This winter people are dying needlessly. Rosa Luxemburg reminds us that politics is about more than negotiations between competing states.
A homeless man in his 50s was found frozen to death in his tent in Ranelagh, Dublin, yesterday.
Just 12 days ago Elaine Morrall, a 38-year-old mother of four, was found dead wrapped in a coat and scarf in a freezing house in Runcorn, England.
Not only does it underscore the common interests and crises facing working people in both Ireland and in Britain, it also brought to mind some words by the Polish-German socialist Rosa Luxemburg.
She wrote a powerful article in Gleichheit (Equality), the socialist women’s paper edited by Clara Zetkin, about the deaths of scores of homeless people on New Year’s Eve 1912.

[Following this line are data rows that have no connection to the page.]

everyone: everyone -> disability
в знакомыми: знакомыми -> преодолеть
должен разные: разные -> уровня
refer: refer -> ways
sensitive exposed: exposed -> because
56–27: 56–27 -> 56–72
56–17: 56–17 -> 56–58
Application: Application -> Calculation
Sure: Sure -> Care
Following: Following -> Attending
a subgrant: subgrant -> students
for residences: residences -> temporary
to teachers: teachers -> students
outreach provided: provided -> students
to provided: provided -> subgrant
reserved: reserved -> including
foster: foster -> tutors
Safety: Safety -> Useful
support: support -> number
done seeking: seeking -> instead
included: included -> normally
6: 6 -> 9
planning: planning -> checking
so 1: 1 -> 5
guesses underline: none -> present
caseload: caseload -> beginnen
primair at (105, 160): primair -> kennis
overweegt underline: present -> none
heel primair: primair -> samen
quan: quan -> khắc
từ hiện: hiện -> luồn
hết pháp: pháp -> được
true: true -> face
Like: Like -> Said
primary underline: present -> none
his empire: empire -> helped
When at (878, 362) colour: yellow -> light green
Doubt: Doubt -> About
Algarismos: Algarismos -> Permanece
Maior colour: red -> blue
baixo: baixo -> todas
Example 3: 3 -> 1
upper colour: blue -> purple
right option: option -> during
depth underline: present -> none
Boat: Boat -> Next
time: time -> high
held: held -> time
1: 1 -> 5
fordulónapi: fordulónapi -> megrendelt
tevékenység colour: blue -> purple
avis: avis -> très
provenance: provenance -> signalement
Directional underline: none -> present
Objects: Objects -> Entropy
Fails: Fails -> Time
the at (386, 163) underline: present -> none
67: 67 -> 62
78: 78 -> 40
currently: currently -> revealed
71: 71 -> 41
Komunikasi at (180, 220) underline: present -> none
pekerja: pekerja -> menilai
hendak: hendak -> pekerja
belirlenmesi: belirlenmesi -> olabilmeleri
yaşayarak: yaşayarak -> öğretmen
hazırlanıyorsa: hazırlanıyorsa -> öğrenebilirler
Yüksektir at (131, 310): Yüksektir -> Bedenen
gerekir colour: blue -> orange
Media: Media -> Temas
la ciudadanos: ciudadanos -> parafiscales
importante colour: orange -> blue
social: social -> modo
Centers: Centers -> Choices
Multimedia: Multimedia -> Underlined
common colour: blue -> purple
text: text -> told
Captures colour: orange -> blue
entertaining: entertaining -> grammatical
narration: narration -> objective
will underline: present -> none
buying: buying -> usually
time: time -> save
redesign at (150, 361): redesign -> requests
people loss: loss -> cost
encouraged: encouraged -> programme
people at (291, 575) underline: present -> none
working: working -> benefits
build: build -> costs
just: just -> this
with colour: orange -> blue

They died from poisoned food.
It was on one level a piece of investigative social affairs reporting, not perhaps what Luxemburg is most famous for. She showed how the food full of dangerous bacteria had ended up through market mechanisms and cost-cutting in a homelessness hostel.
She goes on, however, to excoriate not just those features of the capitalist economy, but the culture which can turn a blind eye to the consequences – including even the culture of the official workers’ movement and those who are in better or more secure jobs and circumstances:
“… a wall is coming up, and rarely one thinks of the misery in the mud on the other side. And suddenly there is an event that upsets everything. Suddenly, the terrible ghost of misery pulls from the face of our society the mask of dignity, and reveals this pseudo-harmony…Suddenly, beneath the pale and intoxicating pretensions of our civilization, we discover the abyss of barbarism and brutality. Human creatures in the dirt, suffocating from their pains, panting, falling away, leaving their last infected breath.”
And she ends by chastising those in the social democratic (labour) movement who do not see these events as political, but rather as social affairs providing at best illustration for the proper business of politics conducted in parliaments, by government ministers, between governments and treated as “politics” by official society. Things like “Brexit negotiations”.
She recalls that after a massacre during the 1848 revolution in Germany:
“The day after… the Berlin workers lifted the dead bodies of the rebellion and bore them in front of the Palace, forcing the despotism to show its respect to the victims.”
And she concludes:
“Today, we have to raise up these poisoned bodies of the Berlin homeless, who are the flesh of our flesh and the blood of our blood, borne aloft by thousands of proletarian hands, and we carry them into this new year of struggle by shouting: ‘Down with the obscene social system that creates such horror!'”
There are housing and hospitals crises of similar dimensions on both sides of the Irish Sea.
Working people in Ireland and in Britain have no interest in being used by their respective governments in a squalid and dangerous political game over Brexit and how to secure capitalist interests on both islands.
They have every interest in fighting their respective governments and the neoliberal austerity which is hardwired into the EU.
The other thing that the governments in both London and Dublin have in common, along with the EU in Brussels, is a contempt for democracy. The two minority governments are desperate to avoid further elections in each country, and the Brussels bureaucracy reacts to popular democratic expression like a vampire faced with garlic. Look at Catalonia.
One prediction today is that the expected coldest December in seven years will result in 40,000 excess deaths.
There is a common working class and democratic answer in both Ireland and in Britain, and that is what the labour movement should press against Fine Gael, Fianna Fail, the Tories and the DUP.